▶ [PAGE EXTRACT]:
--- start ---

Just in time for Christmas, the little shopper of horrors

November 24, 1994|By Kevin Cowherd | Kevin Cowherd,Sun Staff Writer

There are so many annoying people walking around today that it's hard to pick out any one group and say: "There! Those people are the most annoying people on earth."

Still, I think we'd all agree that vying for top honors in this category are those grimly efficient souls who have already -- it's hard to even visualize this, let alone write it -- completed their Christmas shopping.

I'm sure you've had the misfortune of knowing someone like this.

This is the person you invite over for dinner and somehow the conversation gets around to the holidays, and you groan: "Boy, I'm not looking forward to fighting my way through the malls."

Which is when this person flashes that eerie, Florence Henderson-talks-about-Wessonality grin and chirps: "Oh, I'm already done with my Christmas shopping!"

Unfortunately, there is rarely a two-by-four handy with which to whack this person over the head.

So you just sit there and smile painfully as she resumes placing perfect forkfuls of roast beef in her mouth.

Then you spend the rest of the evening wondering how your social life declined to such an extent that you've actually taken to dining with a shameless neurotic who views Christmas not as a joyous occasion to celebrate the birth of Christ, but as an opportunity to max out all her credit cards before Thanksgiving.

I know a woman who has not only done all her Christmas shopping, but has also -- this is really nauseating -- wrapped every single gift!

--- end ---

▶ [DATASET]:
--- start ---

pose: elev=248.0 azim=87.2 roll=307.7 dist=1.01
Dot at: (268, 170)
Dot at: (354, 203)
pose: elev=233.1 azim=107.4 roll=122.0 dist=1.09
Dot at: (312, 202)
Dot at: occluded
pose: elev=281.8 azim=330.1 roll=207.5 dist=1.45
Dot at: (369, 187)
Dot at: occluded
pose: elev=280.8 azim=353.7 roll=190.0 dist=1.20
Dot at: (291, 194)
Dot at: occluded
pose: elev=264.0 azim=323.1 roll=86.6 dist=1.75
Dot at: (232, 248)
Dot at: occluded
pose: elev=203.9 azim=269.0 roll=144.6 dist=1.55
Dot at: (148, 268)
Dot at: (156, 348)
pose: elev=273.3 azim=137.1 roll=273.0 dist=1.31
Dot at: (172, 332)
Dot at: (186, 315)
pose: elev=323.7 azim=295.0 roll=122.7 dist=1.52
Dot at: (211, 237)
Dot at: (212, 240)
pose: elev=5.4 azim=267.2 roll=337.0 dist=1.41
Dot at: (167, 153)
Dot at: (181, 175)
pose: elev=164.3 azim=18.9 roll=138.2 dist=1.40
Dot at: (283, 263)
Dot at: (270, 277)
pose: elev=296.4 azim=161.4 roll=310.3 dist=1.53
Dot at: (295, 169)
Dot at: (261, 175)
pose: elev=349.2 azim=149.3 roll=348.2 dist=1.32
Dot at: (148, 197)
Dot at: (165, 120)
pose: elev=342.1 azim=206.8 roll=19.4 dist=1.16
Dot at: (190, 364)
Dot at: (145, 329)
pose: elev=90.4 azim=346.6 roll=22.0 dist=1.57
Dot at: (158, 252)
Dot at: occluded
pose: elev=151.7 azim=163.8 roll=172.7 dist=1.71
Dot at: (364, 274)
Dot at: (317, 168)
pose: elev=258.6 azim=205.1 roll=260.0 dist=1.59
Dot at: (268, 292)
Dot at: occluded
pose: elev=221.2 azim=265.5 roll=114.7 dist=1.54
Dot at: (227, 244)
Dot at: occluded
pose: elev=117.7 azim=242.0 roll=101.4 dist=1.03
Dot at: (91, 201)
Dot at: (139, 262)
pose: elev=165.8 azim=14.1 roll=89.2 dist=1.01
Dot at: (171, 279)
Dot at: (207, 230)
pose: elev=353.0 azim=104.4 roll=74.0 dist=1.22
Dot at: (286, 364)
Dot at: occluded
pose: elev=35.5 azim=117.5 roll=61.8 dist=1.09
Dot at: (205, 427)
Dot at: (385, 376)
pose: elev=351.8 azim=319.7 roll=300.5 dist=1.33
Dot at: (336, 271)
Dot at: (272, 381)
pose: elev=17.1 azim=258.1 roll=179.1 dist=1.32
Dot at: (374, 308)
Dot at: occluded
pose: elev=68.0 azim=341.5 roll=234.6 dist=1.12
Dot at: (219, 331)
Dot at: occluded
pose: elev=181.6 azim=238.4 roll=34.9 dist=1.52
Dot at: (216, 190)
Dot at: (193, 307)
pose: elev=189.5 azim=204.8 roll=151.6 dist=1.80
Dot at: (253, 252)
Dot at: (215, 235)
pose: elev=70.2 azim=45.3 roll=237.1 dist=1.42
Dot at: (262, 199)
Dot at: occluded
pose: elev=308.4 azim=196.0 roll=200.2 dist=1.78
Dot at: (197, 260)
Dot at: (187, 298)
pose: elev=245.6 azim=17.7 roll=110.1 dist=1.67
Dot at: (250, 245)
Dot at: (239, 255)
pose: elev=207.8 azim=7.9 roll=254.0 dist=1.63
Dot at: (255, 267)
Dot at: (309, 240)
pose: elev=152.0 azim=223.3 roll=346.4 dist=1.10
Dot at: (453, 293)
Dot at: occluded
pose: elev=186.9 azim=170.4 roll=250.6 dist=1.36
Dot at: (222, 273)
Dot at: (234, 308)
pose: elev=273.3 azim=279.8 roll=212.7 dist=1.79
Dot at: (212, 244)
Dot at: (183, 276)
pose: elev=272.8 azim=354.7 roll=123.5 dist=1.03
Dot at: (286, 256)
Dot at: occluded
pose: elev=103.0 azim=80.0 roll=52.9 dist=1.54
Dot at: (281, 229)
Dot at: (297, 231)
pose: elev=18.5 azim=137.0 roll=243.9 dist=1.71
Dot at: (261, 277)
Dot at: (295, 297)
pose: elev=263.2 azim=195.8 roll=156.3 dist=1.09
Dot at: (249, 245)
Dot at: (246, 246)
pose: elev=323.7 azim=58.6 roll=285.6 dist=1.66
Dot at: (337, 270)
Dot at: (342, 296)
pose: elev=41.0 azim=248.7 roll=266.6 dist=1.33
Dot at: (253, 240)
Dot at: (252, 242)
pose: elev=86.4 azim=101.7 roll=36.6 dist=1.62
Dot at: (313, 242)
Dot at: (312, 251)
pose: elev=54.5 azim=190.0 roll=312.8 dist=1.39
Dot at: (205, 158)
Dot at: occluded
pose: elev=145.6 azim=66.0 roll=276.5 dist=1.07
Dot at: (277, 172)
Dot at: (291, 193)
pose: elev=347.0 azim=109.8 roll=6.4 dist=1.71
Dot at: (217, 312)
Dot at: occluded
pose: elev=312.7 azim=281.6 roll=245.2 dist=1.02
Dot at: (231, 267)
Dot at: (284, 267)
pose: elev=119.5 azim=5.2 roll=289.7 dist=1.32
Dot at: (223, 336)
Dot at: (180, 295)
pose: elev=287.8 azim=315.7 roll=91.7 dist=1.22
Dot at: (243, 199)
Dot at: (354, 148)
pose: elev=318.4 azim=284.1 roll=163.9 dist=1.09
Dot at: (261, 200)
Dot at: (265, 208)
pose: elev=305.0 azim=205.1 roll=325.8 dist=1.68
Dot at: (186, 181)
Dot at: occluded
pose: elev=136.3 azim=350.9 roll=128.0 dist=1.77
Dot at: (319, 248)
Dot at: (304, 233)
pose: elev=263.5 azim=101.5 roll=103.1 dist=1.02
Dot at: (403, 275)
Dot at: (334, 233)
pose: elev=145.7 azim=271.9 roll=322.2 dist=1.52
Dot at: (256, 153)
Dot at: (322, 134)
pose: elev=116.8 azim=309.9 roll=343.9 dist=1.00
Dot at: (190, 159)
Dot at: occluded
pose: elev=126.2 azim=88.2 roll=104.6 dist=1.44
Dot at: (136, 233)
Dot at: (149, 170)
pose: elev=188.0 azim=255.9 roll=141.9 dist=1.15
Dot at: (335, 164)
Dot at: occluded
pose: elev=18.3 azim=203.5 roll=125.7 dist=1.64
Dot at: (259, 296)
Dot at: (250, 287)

--- end ---

▶ [WHAT YOU WILL DO]:
a. Answer these questions using the Christmas shopping column:
(i) On what date did the column appear?
(ii) What food is the dinner guest putting into her mouth?
(iii) Besides finishing her Christmas shopping, what else has the woman the writer knows already done?
b. Put this sentence from the Christmas shopping column into Spanish: "Unfortunately, there is rarely a two-by-four handy with which to whack this person over the head."
c. Retype the Christmas shopping column between "Still, I think" and "in her mouth.", inclusive.

▶ [TASK-BY-TASK RESULTS]:
a.
(i) November 24, 1994
(ii) Roast beef
(iii) She has wrapped every single gift.

b. Por desgracia, rara vez hay a mano un tablón de dos por cuatro con el que golpear a esta persona en la cabeza.

c.
Still, I think we'd all agree that vying for top honors in this category are those grimly efficient souls who have already -- it's hard to even visualize this, let alone write it -- completed their Christmas shopping.

I'm sure you've had the misfortune of knowing someone like this.

This is the person you invite over for dinner and somehow the conversation gets around to the holidays, and you groan: "Boy, I'm not looking forward to fighting my way through the malls."

Which is when this person flashes that eerie, Florence Henderson-talks-about-Wessonality grin and chirps: "Oh, I'm already done with my Christmas shopping!"

Unfortunately, there is rarely a two-by-four handy with which to whack this person over the head.

So you just sit there and smile painfully as she resumes placing perfect forkfuls of roast beef in her mouth.